De novo, a gargalhada do ruivo ecoou pela cozinha.

— O que eu disse? O que eu disse? Hm?!

Yachi bateu uma última vez o rolo de cozinha sobre o saco de farelos, querendo nada mais do que virar um avestruz, enfiar a cabeça no chão e nunca mais sair dali.

A conversa no ponto de ônibus havia corrido bem.

Na medida do possível.

E no momento de êxtase dado pela explosão de adrenalina assim que havia chegado em seu apartamento, é claro que ela ligou para Hinata e contou cada detalhe.

E é claro que Hinata nunca poderia deixá-la sobreviver ou esquecer disso.

Como se a própria voz na sua cabeça já não bastasse.

Kiyoko é uma dançarina e o estúdio onde tem aulas acabou de abrir um novo departamento perto de lá. É por isso que ela tem aparecido mais no café. Kiyoko não namora o rapaz que a deixou no ônibus, na verdade, ele tem um namorado extremamente fotogênico que é professor do fundamental. Kiyoko não gosta de doces. Kiyoko gosta de pássaros. Kiyoko é capricorniana.

Kiyoko disse que está curiosa para provar sua torta de chocolate amargo.

Ela guarda essas pequenas informações como segredos, guarda perto de seu peito como se esses fossem os ingredientes mais preciosos para uma receita que Yachi quer só para si.

— Por favor, não lambe a colher que eu vou usar... — ela avisa, ao mesmo tempo que querendo mudar de assunto também abominando a ideia de ter que procurar outra colher só porque Hinata não consegue esperar.

Ele deixa o utensílio de lado com um biquinho infantil, como uma criança pega pela mãe comendo doces antes do jantar. Ele se vira e senta no balcão, tomando cuidado para não esbarrar em nada posto por Yachi previamente.

— Então vocês já estão no nível de ligação?

Yachi revira os olhos de forma meramente teatral, tentando evitar dar muita importância porque haha, ligação? De celular? Isso é algo que todo mundo faz.
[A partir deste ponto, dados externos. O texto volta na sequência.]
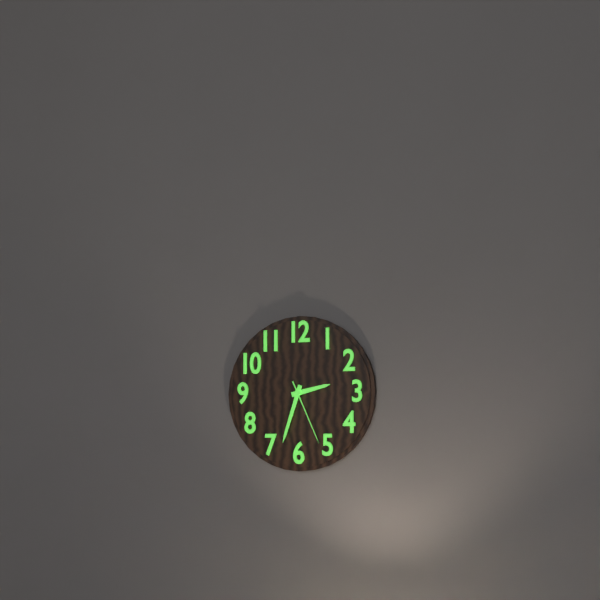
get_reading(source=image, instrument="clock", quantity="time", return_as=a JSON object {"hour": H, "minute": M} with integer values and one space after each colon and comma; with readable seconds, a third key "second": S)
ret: {"hour": 2, "minute": 33, "second": 26}
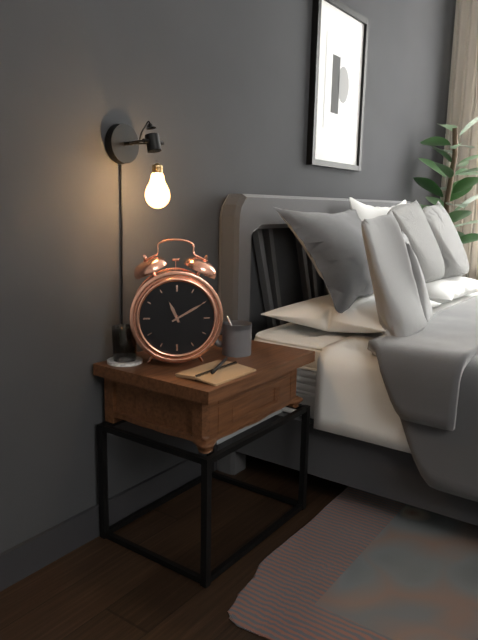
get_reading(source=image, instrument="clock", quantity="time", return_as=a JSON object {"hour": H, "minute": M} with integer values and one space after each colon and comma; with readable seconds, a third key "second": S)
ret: {"hour": 11, "minute": 10}
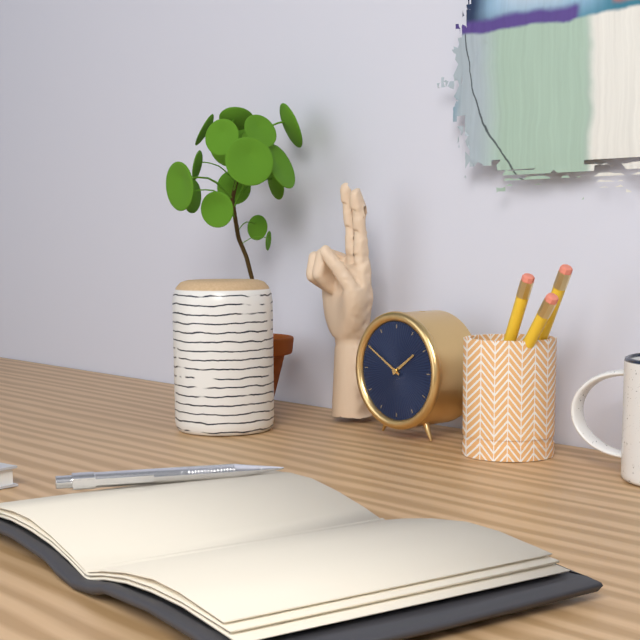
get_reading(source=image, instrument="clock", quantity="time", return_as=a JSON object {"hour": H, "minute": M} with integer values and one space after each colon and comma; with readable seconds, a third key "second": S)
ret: {"hour": 1, "minute": 50}
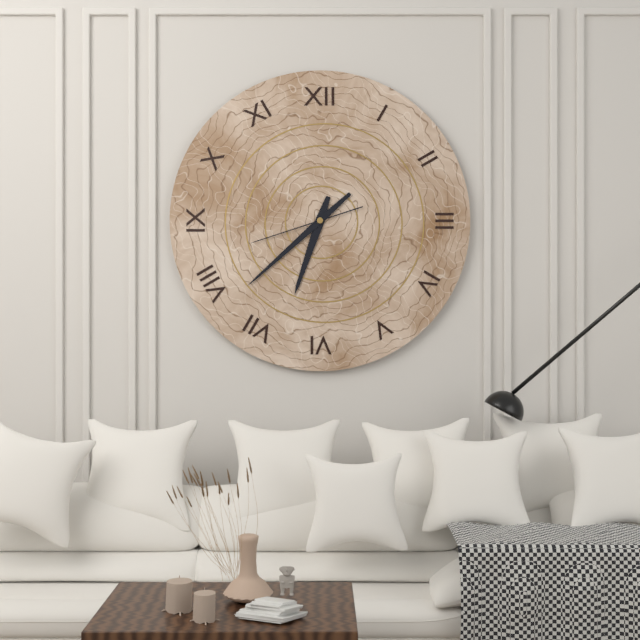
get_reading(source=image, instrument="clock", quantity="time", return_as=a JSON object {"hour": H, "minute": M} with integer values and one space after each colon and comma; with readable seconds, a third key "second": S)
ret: {"hour": 6, "minute": 38, "second": 42}
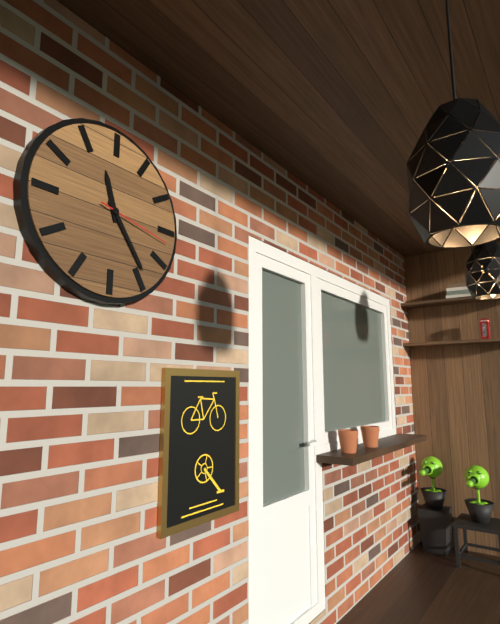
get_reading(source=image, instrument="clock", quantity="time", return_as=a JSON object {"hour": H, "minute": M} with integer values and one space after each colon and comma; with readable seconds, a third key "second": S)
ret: {"hour": 11, "minute": 24, "second": 17}
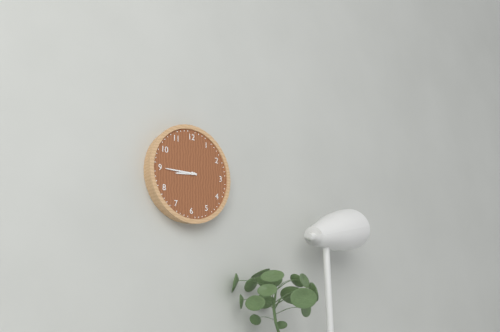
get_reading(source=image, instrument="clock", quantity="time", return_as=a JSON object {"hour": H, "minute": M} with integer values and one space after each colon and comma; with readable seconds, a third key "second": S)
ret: {"hour": 8, "minute": 45}
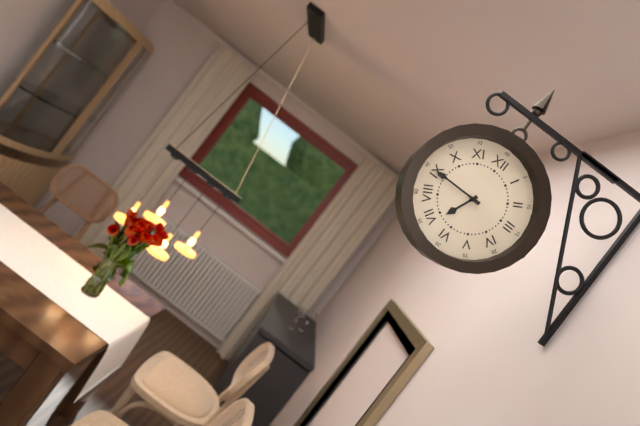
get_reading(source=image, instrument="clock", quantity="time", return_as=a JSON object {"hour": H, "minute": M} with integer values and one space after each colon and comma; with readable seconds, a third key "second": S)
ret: {"hour": 6, "minute": 45}
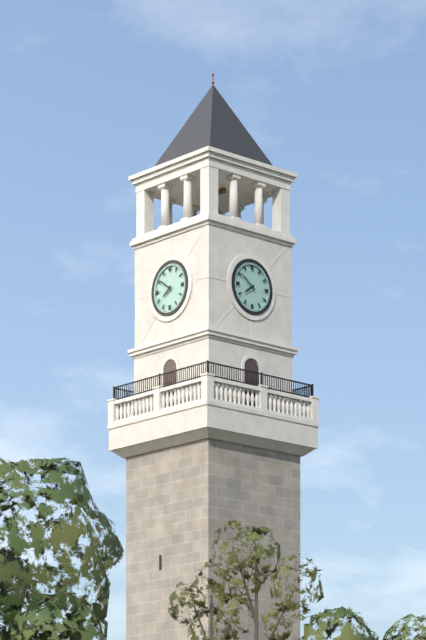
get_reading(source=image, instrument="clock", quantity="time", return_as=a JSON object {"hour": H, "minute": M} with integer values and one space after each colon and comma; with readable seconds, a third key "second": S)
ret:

Né?!

A verdade é que assim que a ideia foi sugerida por Kiyoko, o planeta terra poderia muito bem ter parado de girar e todos morreram rapidamente, inclusive Yachi, e tudo depois disso era apenas uma fantasia criada por um cérebro lentamente desligando-se.

Com as mãos trêmulas ela atendeu a chamada. E elas conversaram.

E assim repetiram-se os dias. E os dias tornaram-se semanas. E agora, huh, olha só, Yachi esperava uma ligação todo dia, às nove da manhã em ponto (porque era o horário que Kiyoko saía de casa), dizendo-lhe bom dia. E, se fosse sortuda, poderia até mesmo ter uma antes das dez da noite, a voz cansada de Kiyoko lhe contando sobre seu dia e, ei!, perguntando sobre o dia de Yachi.